= Henry Jay Forman =

American scientist

Henry Jay Forman is an American scientist. He was a distinguished professor in the department of Biochemistry at the University of California, Merced. and Research Professor Emeritus of Gerontology at the University of Southern California (USC) Leonard Davis School of Gerontology. He is a specialist in free radical biology and chemistry, antioxidant defense, and pioneered work in redox signaling including the mechanisms of induced resistance to oxidative stress.

==Biography==
He received his degrees from Queens College of the City University of New York and Columbia University. After holding a Post-Doctoral position at Duke University, he held faculty positions in biochemistry, physiology, molecular pharmacology, toxicology, pediatrics, and pathology. He was previously a faculty member at the University of Pennsylvania, the USC School of Medicine and the USC School of Pharmacy and then moved to the University of Alabama, Birmingham, School of Public Health, where he was the Chairman of Environmental Health Sciences. He was one of the founding faculty at the University of California, Merced.

==Career==
Forman has focused almost his entire career on redox (free radical) biology and chemistry He has worked on the biological generation and defense against oxidants and on the cellular use of oxidants as physiologically important signals. His work contains over 200 publications. His major current research focuses on understanding how aging causes increased susceptibility to air pollution.
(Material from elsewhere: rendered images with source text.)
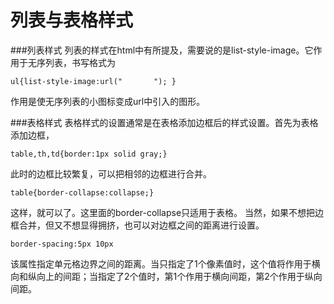 列表与表格样式
===================
###列表样式
列表的样式在html中有所提及，需要说的是list-style-image。它作用于无序列表，书写格式为

    ul{list-style-image:url("       "); }
作用是使无序列表的小图标变成url中引入的图形。

###表格样式
表格样式的设置通常是在表格添加边框后的样式设置。首先为表格添加边框，

    table,th,td{border:1px solid gray;}
此时的边框比较繁复，可以把相邻的边框进行合并。

    table{border-collapse:collapse;}
这样，就可以了。这里面的border-collapse只适用于表格。
当然，如果不想把边框合并，但又不想显得拥挤，也可以对边框之间的距离进行设置。

    border-spacing:5px 10px
该属性指定单元格边界之间的距离。当只指定了1个像素值时，这个值将作用于横向和纵向上的间距；当指定了2个值时，第1个作用于横向间距，第2个作用于纵向间距。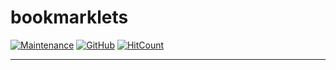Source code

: # bookmarklets

[![Maintenance](https://img.shields.io/maintenance/yes/2021.svg?style=flat-square)]()
[![GitHub](https://img.shields.io/github/license/mashape/apistatus.svg?style=flat-square)](license.md)
[![HitCount](https://hits.dwyl.com/zhibirc/bookmarklets.svg)](https://hits.dwyl.com/zhibirc/bookmarklets)

---

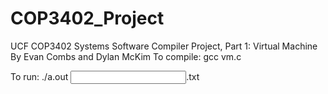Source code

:# COP3402_Project
UCF COP3402 Systems Software Compiler Project, Part 1: Virtual Machine
By Evan Combs and Dylan McKim
To compile:
  gcc vm.c
  
To run:
   ./a.out <input file>.txt

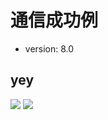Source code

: # 通信成功例
- version: 8.0

## yey
<img src="https://github.com/bolg-developers/BoLG-Android-Fake/blob/master/img/before.png">
<img src="https://github.com/bolg-developers/BoLG-Android-Fake/blob/master/img/after.png">

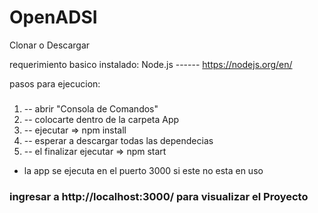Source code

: # OpenADSI

Clonar o Descargar

requerimiento basico instalado:
  Node.js      ------  https://nodejs.org/en/

pasos para ejecucion:   
###

  1. -- abrir "Consola de Comandos"    
  2. -- colocarte dentro de la carpeta App    
  3. -- ejecutar  =>  npm install    
  4. -- esperar a descargar todas las dependecias    
  5. -- el finalizar ejecutar => npm start    

  *  la app se ejecuta en el puerto 3000 si este no esta en uso

### ingresar a http://localhost:3000/ para visualizar el Proyecto
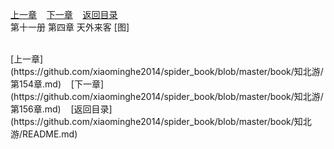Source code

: 
[上一章](https://github.com/xiaominghe2014/spider_book/blob/master/book/知北游/第154章.md)&nbsp;&nbsp;&nbsp;&nbsp;[下一章](https://github.com/xiaominghe2014/spider_book/blob/master/book/知北游/第156章.md)&nbsp;&nbsp;&nbsp;&nbsp;[返回目录](https://github.com/xiaominghe2014/spider_book/blob/master/book/知北游/README.md)
<br /> 第十一册 第四章 天外来客 [图]<br />
    
  <br />
[上一章](https://github.com/xiaominghe2014/spider_book/blob/master/book/知北游/第154章.md)&nbsp;&nbsp;&nbsp;&nbsp;[下一章](https://github.com/xiaominghe2014/spider_book/blob/master/book/知北游/第156章.md)&nbsp;&nbsp;&nbsp;&nbsp;[返回目录](https://github.com/xiaominghe2014/spider_book/blob/master/book/知北游/README.md)
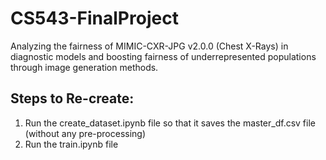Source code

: # CS543-FinalProject
Analyzing the fairness of MIMIC-CXR-JPG v2.0.0 (Chest X-Rays) in diagnostic models and boosting fairness of underrepresented populations through image generation methods.


## Steps to Re-create:
1. Run the create_dataset.ipynb file so that it saves the master_df.csv file (without any pre-processing)
2. Run the train.ipynb file
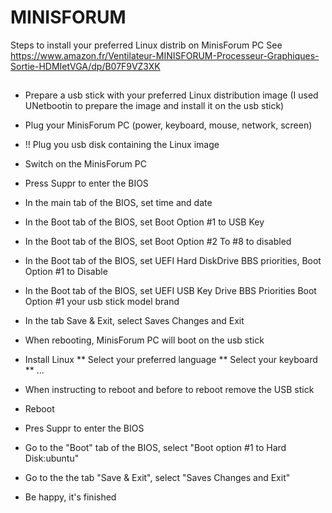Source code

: # MINISFORUM
Steps to install your preferred Linux distrib on MinisForum PC
See https://www.amazon.fr/Ventilateur-MINISFORUM-Processeur-Graphiques-Sortie-HDMIetVGA/dp/B07F9VZ3XK

##
* Prepare a usb stick with your preferred Linux distribution image (I used UNetbootin to prepare the image and install it on the usb stick)
* Plug your MinisForum PC (power, keyboard, mouse, network, screen)
* !! Plug you usb disk containing the Linux image    
* Switch on the MinisForum PC
* Press Suppr to enter the BIOS
* In the main tab of the BIOS, set time and date
* In the Boot tab of the BIOS, set Boot Option #1 to USB Key
* In the Boot tab of the BIOS, set Boot Option #2 To #8 to disabled
* In the Boot tab of the BIOS, set UEFI Hard DiskDrive BBS priorities, Boot Option #1 to Disable
* In the Boot tab of the BIOS, set UEFI USB Key Drive BBS Priorities Boot Option #1 your usb stick model brand 
* In the tab Save & Exit, select Saves Changes and Exit

* When rebooting, MinisForum PC will boot on the usb stick
* Install Linux
** Select your preferred language
** Select your keyboard
** ...
* When instructing to reboot and before to reboot remove the USB stick
* Reboot
* Pres Suppr to enter the BIOS
* Go to the "Boot" tab of the BIOS, select "Boot option #1 to Hard Disk:ubuntu"
* Go to the the tab "Save & Exit", select "Saves Changes and Exit"
* Be happy, it's finished
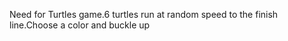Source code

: Need for Turtles game.6 turtles run at random speed to the finish line.Choose a color and buckle up
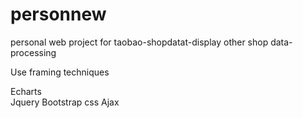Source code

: # personnew
personal web project  for  taobao-shopdatat-display  other shop data-processing

Use framing techniques

Echarts  
Jquery
Bootstrap css
Ajax

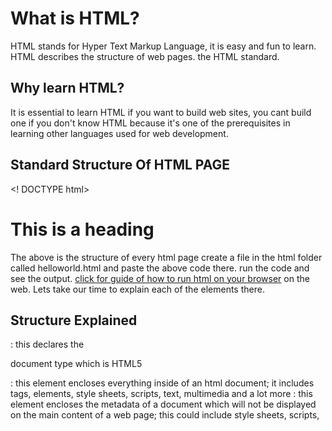 # What is HTML?
HTML stands for Hyper Text Markup Language, it
is easy and fun to learn.
HTML describes the structure of web pages.
the HTML standard.

## Why learn HTML?
It is essential to learn HTML if you want to build
web sites, you cant build one if you don't know
HTML because it's one of the prerequisites in
learning other languages used for web
development.


## Standard Structure Of HTML PAGE

<! DOCTYPE html>
<html>
<head>
<title> Hello World! </title>
</head>
<body>
<h1> This is a heading </h1>
</body>
</html>


The above is the structure of every html page create a file in the html folder called helloworld.html and paste the above code there. run the code and see the output. [click for guide of how to run html on your browser](https://youtu.be/VqZURkN90Ik?si=LxtNRQZNQOGYz-kH)
on the web. Lets take our time to explain each of the elements there.

## Structure Explained


<!DOCTYPE html>: this declares the
document type which is HTML5

<html>: this element encloses everything
inside of an html document; it includes
tags, elements, style sheets, scripts, text,
multimedia and a lot more

<head>: this element encloses the
metadata of a document which will not be
displayed on the main content of a web
page; this could include style sheets,
scripts, <title>, <meta> tags and a lot
more

<title> : this element defines the title of
a web page; it appears on the upper-part of
a browser
<body>: this element encloses elements
like <h1>, <p>, <img>, <b>, <i> and
a lot more

<h1>: this element defines a heading
<p>: this element defines a paragraph


### HTML Tags

HTML Tags are element names surrounded by
angle brackets.
In HTML we start and end tags. Look at the
example below.
<p> Hello, welcome to Learn HTML. </p>

### Strat Tag and End Tag

* Start tag - also called **opening a tag. e.g: <p>
* End tag - also called ***ending a tag ***. e.g </p>
* 

we just covered the structure of a basic HTML page. Please memorize them. You will need it everytime you try to build a website. Head to the assignment folder and attempt all (the bonus section is not a must but the rest are)

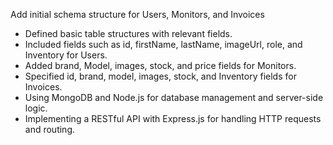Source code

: Add initial schema structure for Users, Monitors, and Invoices

- Defined basic table structures with relevant fields.
- Included fields such as id, firstName, lastName, imageUrl, role, and Inventory for Users.
- Added brand, Model, images, stock, and price fields for Monitors.
- Specified id, brand, model, images, stock, and Inventory fields for Invoices.
- Using MongoDB and Node.js for database management and server-side logic.
- Implementing a RESTful API with Express.js for handling HTTP requests and routing.
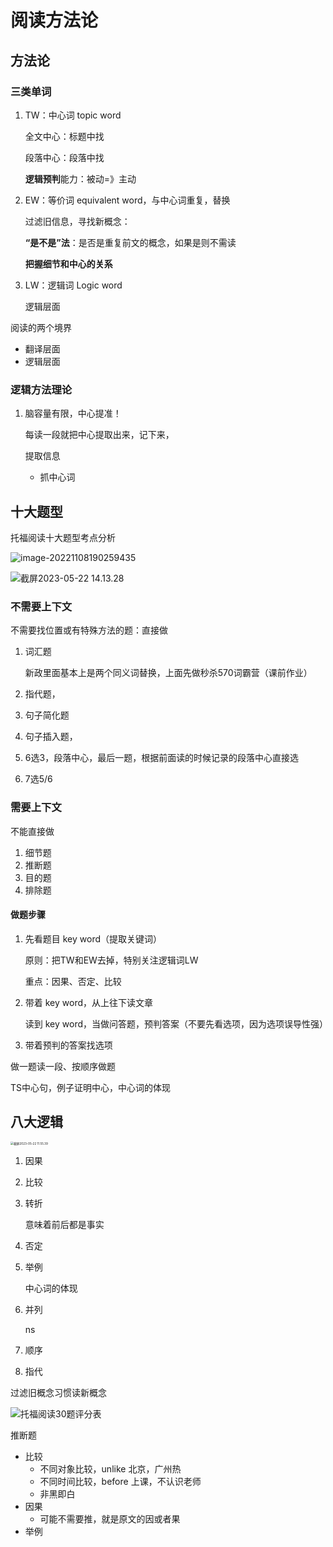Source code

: # 阅读方法论

## 方法论

### 三类单词

1. TW：中心词 topic word 
  
    全文中心：标题中找
    
    段落中心：段落中找
    
    **逻辑预判**能力：被动=》主动
    
2. EW：等价词 equivalent word，与中心词重复，替换
	
	过滤旧信息，寻找新概念：
	
	**“是不是”法**：是否是重复前文的概念，如果是则不需读
	
	**把握细节和中心的关系**
	
3. LW：逻辑词 Logic word

    逻辑层面

阅读的两个境界

- 翻译层面
- 逻辑层面

### 逻辑方法理论

1. 脑容量有限，中心提准！
  
   每读一段就把中心提取出来，记下来，
   
   提取信息
   
   - 抓中心词

## 十大题型

托福阅读十大题型考点分析

![image-20221108190259435](https://xingqiu-tuchuang-1256524210.cos.ap-shanghai.myqcloud.com/3978/image-20221108190259435.png)

![截屏2023-05-22 14.13.28](https://cdn.jsdelivr.net/gh/davidliuk/images@master/blog/%E6%88%AA%E5%B1%8F2023-05-22%2014.13.28.png)

### 不需要上下文

不需要找位置或有特殊方法的题：直接做

1. 词汇题

   新政里面基本上是两个同义词替换，上面先做秒杀570词霸营（课前作业）

2. 指代题，

2. 句子简化题

3. 句子插入题，

5. 6选3，段落中心，最后一题，根据前面读的时候记录的段落中心直接选

6. 7选5/6

### 需要上下文

不能直接做

1. 细节题
2. 推断题
3. 目的题
4. 排除题

#### 做题步骤

1. 先看题目 key word（提取关键词）

   原则：把TW和EW去掉，特别关注逻辑词LW

   重点：因果、否定、比较

2. 带着 key word，从上往下读文章

   读到 key word，当做问答题，预判答案（不要先看选项，因为选项误导性强）

3. 带着预判的答案找选项

做一题读一段、按顺序做题

TS中心句，例子证明中心，中心词的体现

## 八大逻辑

<img src="https://cdn.jsdelivr.net/gh/davidliuk/images@master/blog/%E6%88%AA%E5%B1%8F2023-05-22%2011.55.39.png" alt="截屏2023-05-22 11.55.39" style="zoom:33%;" />

1. 因果

2. 比较

3. 转折

   意味着前后都是事实

4. 否定

5. 举例

   中心词的体现

6. 并列

   ns

7. 顺序

8. 指代



过滤旧概念习惯读新概念

![托福阅读30题评分表](https://xingqiu-tuchuang-1256524210.cos.ap-shanghai.myqcloud.com/3978/80201646808311.png)

推断题

- 比较
  - 不同对象比较，unlike 北京，广州热
  - 不同时间比较，before 上课，不认识老师
  - 非黑即白
- 因果
  - 可能不需要推，就是原文的因或者果
- 举例





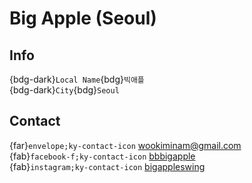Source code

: # Big Apple (Seoul)

## Info

{bdg-dark}`Local Name`{bdg}`빅애플`  
{bdg-dark}`City`{bdg}`Seoul`  

## Contact

{far}`envelope;ky-contact-icon` <wookiminam@gmail.com>  
{fab}`facebook-f;ky-contact-icon` [bbbigapple](https://www.facebook.com/bbbigapple)  
{fab}`instagram;ky-contact-icon` [bigappleswing](http://instagram.com/bigappleswing)  
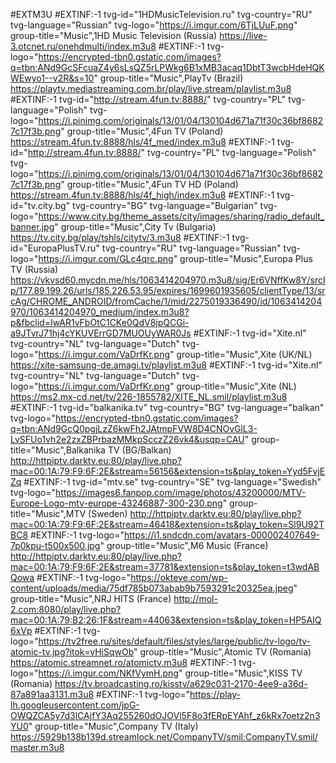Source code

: #EXTM3U
#EXTINF:-1 tvg-id="1HDMusicTelevision.ru" tvg-country="RU" tvg-language="Russian" tvg-logo="https://i.imgur.com/6TjLUuF.png" group-title="Music",1HD Music Television (Russia) 
https://live-3.otcnet.ru/onehdmulti/index.m3u8
#EXTINF:-1 tvg-logo="https://encrypted-tbn0.gstatic.com/images?q=tbn:ANd9GcSFcuaZ4y6sLsQZ5rLPWkg6B1xMB3acaq1DbtT3wcbHdeHQKWEwyo1--v2R&s=10" group-title="Music",PlayTv (Brazil)
https://playtv.mediastreaming.com.br/play/live.stream/playlist.m3u8
#EXTINF:-1 tvg-id="http://stream.4fun.tv:8888/" tvg-country="PL" tvg-language="Polish" tvg-logo="https://i.pinimg.com/originals/13/01/04/130104d671a71f30c36bf86827c17f3b.png" group-title="Music",4Fun TV (Poland)
https://stream.4fun.tv:8888/hls/4f_med/index.m3u8
#EXTINF:-1 tvg-id="http://stream.4fun.tv:8888/" tvg-country="PL" tvg-language="Polish" tvg-logo="https://i.pinimg.com/originals/13/01/04/130104d671a71f30c36bf86827c17f3b.png" group-title="Music",4Fun TV HD (Poland)
https://stream.4fun.tv:8888/hls/4f_high/index.m3u8
#EXTINF:-1 tvg-id="tv.city.bg" tvg-country="BG" tvg-language="Bulgarian" tvg-logo="https://www.city.bg/theme_assets/city/images/sharing/radio_default_banner.jpg" group-title="Music",City Tv (Bulgaria)
https://tv.city.bg/play/tshls/citytv/3.m3u8
#EXTINF:-1 tvg-id="EuropaPlusTV.ru" tvg-country="RU" tvg-language="Russian" tvg-logo="https://i.imgur.com/GLc4qrc.png" group-title="Music",Europa Plus TV (Russia)
https://vkvsd60.mycdn.me/hls/1063414204970.m3u8/sig/Er6VNffKw8Y/srcIp/177.89.199.26/urls/185.226.53.95/expires/1699601935605/clientType/13/srcAg/CHROME_ANDROID/fromCache/1/mid/2275019336490/id/1063414204970/1063414204970_medium/index.m3u8?p&fbclid=IwAR1vFbOtC1CKe0QdV8jpQCGi-a9JTvrJ71hj4cYKUVErrGD7MUOUyWAR0Js
#EXTINF:-1 tvg-id="Xite.nl" tvg-country="NL" tvg-language="Dutch" tvg-logo="https://i.imgur.com/VaDrfKr.png" group-title="Music",Xite (UK/NL)
https://xite-samsung-de.amagi.tv/playlist.m3u8
#EXTINF:-1 tvg-id="Xite.nl" tvg-country="NL" tvg-language="Dutch" tvg-logo="https://i.imgur.com/VaDrfKr.png" group-title="Music",Xite (NL)
https://ms2.mx-cd.net/tv/226-1855782/XITE_NL.smil/playlist.m3u8
#EXTINF:-1 tvg-id="balkanika.tv" tvg-country="BG" tvg-language="balkan" tvg-logo="https://encrypted-tbn0.gstatic.com/images?q=tbn:ANd9GcQ0pgjLzZ6kwFh2JAtmpFVW8D4CNOvGlL3-LvSFUo1vh2e2zxZBPrbazMMkpScczZ26vk4&usqp=CAU" group-title="Music",Balkanika TV (BG/Balkan)
http://httpiptv.darktv.eu:80/play/live.php?mac=00:1A:79:F9:6F:2E&stream=56156&extension=ts&play_token=Yyd5FvjEZq
#EXTINF:-1 tvg-id="mtv.se" tvg-country="SE" tvg-language="Swedish" tvg-logo="https://images6.fanpop.com/image/photos/43200000/MTV-Europe-Logo-mtv-europe-43246887-300-230.png" group-title="Music",MTV (Sweden)
http://httpiptv.darktv.eu:80/play/live.php?mac=00:1A:79:F9:6F:2E&stream=46418&extension=ts&play_token=Sl9U92TBC8
#EXTINF:-1 tvg-logo="https://i1.sndcdn.com/avatars-000002407649-7p0kpu-t500x500.jpg" group-title="Music",M6 Music (France)
http://httpiptv.darktv.eu:80/play/live.php?mac=00:1A:79:F9:6F:2E&stream=37781&extension=ts&play_token=t3wdABQowa
#EXTINF:-1 tvg-logo="https://okteve.com/wp-content/uploads/media/75df785b073abab9b7593291c20325ea.jpeg" group-title="Music",NRJ HITS (France)
http://mol-2.com:8080/play/live.php?mac=00:1A:79:B2:26:1F&stream=44063&extension=ts&play_token=HP5AIQ6xVp
#EXTINF:-1 tvg-logo="https://tv2free.ru/sites/default/files/styles/large/public/tv-logo/tv-atomic-tv.jpg?itok=vHiSqwOb" group-title="Music",Atomic TV (Romania)
https://atomic.streamnet.ro/atomictv.m3u8
#EXTINF:-1 tvg-logo="https://i.imgur.com/NKfVymH.png" group-title="Music",KISS TV (Romania)
https://tv.broadcasting.ro/kisstv/a629c031-2170-4ee9-a36d-87a891aa3131.m3u8
#EXTINF:-1 tvg-logo="https://play-lh.googleusercontent.com/jpG-OWQZCA5y7d3lCAjfY3Aq255260dOJOVl5F8o3fERpEYAhf_z6kRx7oetz2n3YU0" group-title="Music",Company TV (Italy)
https://5929b138b139d.streamlock.net/CompanyTV/smil:CompanyTV.smil/master.m3u8


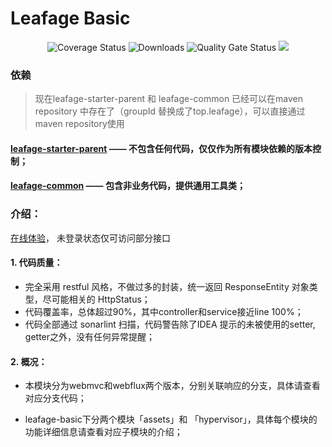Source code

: # Leafage Basic

<p align="center">
 <img src="https://img.shields.io/badge/Spring%20Cloud-2021.0.0-green.svg" alt="Coverage Status">
 <img src="https://img.shields.io/badge/Spring%20Boot-2.6.1-green.svg" alt="Downloads">
 <img src="https://sonarcloud.io/api/project_badges/measure?project=little3201_leafage-basic&metric=alert_status" alt="Quality Gate Status">
 <img src="https://sonarcloud.io/api/project_badges/measure?project=little3201_leafage-basic&metric=coverage"/>
</p>

### 依赖

> 现在leafage-starter-parent 和 leafage-common 已经可以在maven repository 中存在了（groupId 替换成了top.leafage），可以直接通过maven repository使用

#### [leafage-starter-parent](https://github.com/little3201/) —— 不包含任何代码，仅仅作为所有模块依赖的版本控制；

#### [leafage-common](https://github.com/little3201/leafage-common) —— 包含非业务代码，提供通用工具类；

### 介绍：

<a target="_blank" href="https://console.abeille.top"> 在线体验</a>， 未登录状态仅可访问部分接口

#### 1. 代码质量：

- 完全采用 restful 风格，不做过多的封装，统一返回 ResponseEntity 对象类型，尽可能相关的 HttpStatus；
- 代码覆盖率，总体超过90%，其中controller和service接近line 100%；
- 代码全部通过 sonarlint 扫描，代码警告除了IDEA 提示的未被使用的setter, getter之外，没有任何异常提醒；

#### 2. 概况：

- 本模块分为webmvc和webflux两个版本，分别关联响应的分支，具体请查看对应分支代码；

- leafage-basic下分两个模块「assets」和 「hypervisor」，具体每个模块的功能详细信息请查看对应子模块的介绍；
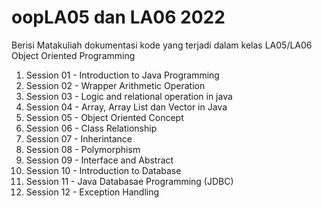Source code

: # oopLA05 dan LA06 2022
Berisi Matakuliah dokumentasi kode yang terjadi dalam kelas LA05/LA06 Object Oriented Programming

1. Session 01 - Introduction to Java Programming
2. Session 02 - Wrapper Arithmetic Operation
3. Session 03 - Logic and relational operation in java
4. Session 04 - Array, Array List dan Vector in Java
5. Session 05 - Object Oriented Concept
6. Session 06 - Class Relationship
7. Session 07 - Inherintance
8. Session 08 - Polymorphism
9. Session 09 - Interface and Abstract
10. Session 10 - Introduction to Database
11. Session 11 - Java Databasae Programming (JDBC)
12. Session 12 - Exception Handling

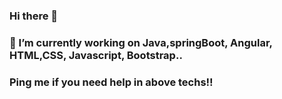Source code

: ### Hi there 👋
### 🔭 I’m currently working on Java,springBoot, Angular, HTML,CSS, Javascript, Bootstrap..
### Ping me if you need help in above techs!!


<!--
**Codfish71/Codfish71** is a ✨ _special_ ✨ repository because its `README.md` (this file) appears on your GitHub profile.

Here are some ideas to get you started:

- 🔭 I’m currently working on ...
- 🌱 I’m currently learning ...
- 👯 I’m looking to collaborate on ...
- 🤔 I’m looking for help with ...
- 💬 Ask me about ...
### 📫 How to reach me: 
## Twitter : @UndergradLad
## Instagram : @vague_about_name

- 😄 Pronouns: ...
# ⚡ Fun fact: I am a weeb
-->
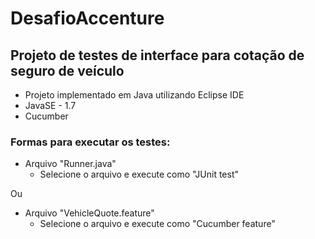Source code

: # DesafioAccenture

## Projeto de testes de interface para cotação de seguro de veículo
- Projeto implementado em Java utilizando Eclipse IDE
- JavaSE - 1.7
- Cucumber

### Formas para executar os testes:
- Arquivo "Runner.java"
  - Selecione o arquivo e execute como "JUnit test"

Ou

- Arquivo "VehicleQuote.feature"
  - Selecione o arquivo e execute como "Cucumber feature"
He is the Past President of the Society for Free Radical Biology and Medicine and Executive Editor of Archives of Biochemistry and Biophysics. He served as the Governor’s appointed scientist on the San Joaquin Valley Air Pollution Control District Governing Board. He is a Fellow of the Society of Free Radical Biology and Medicine (now Society for Redox Biology and Medicine).

Forman was the recipient of the Society for Free Radical Research - Europe Award Lectureship and the Lifetime Achievement Award from the Society for Redox biology and Medicine. He has served on the Scientific Policy Committee of the American Physiological Society.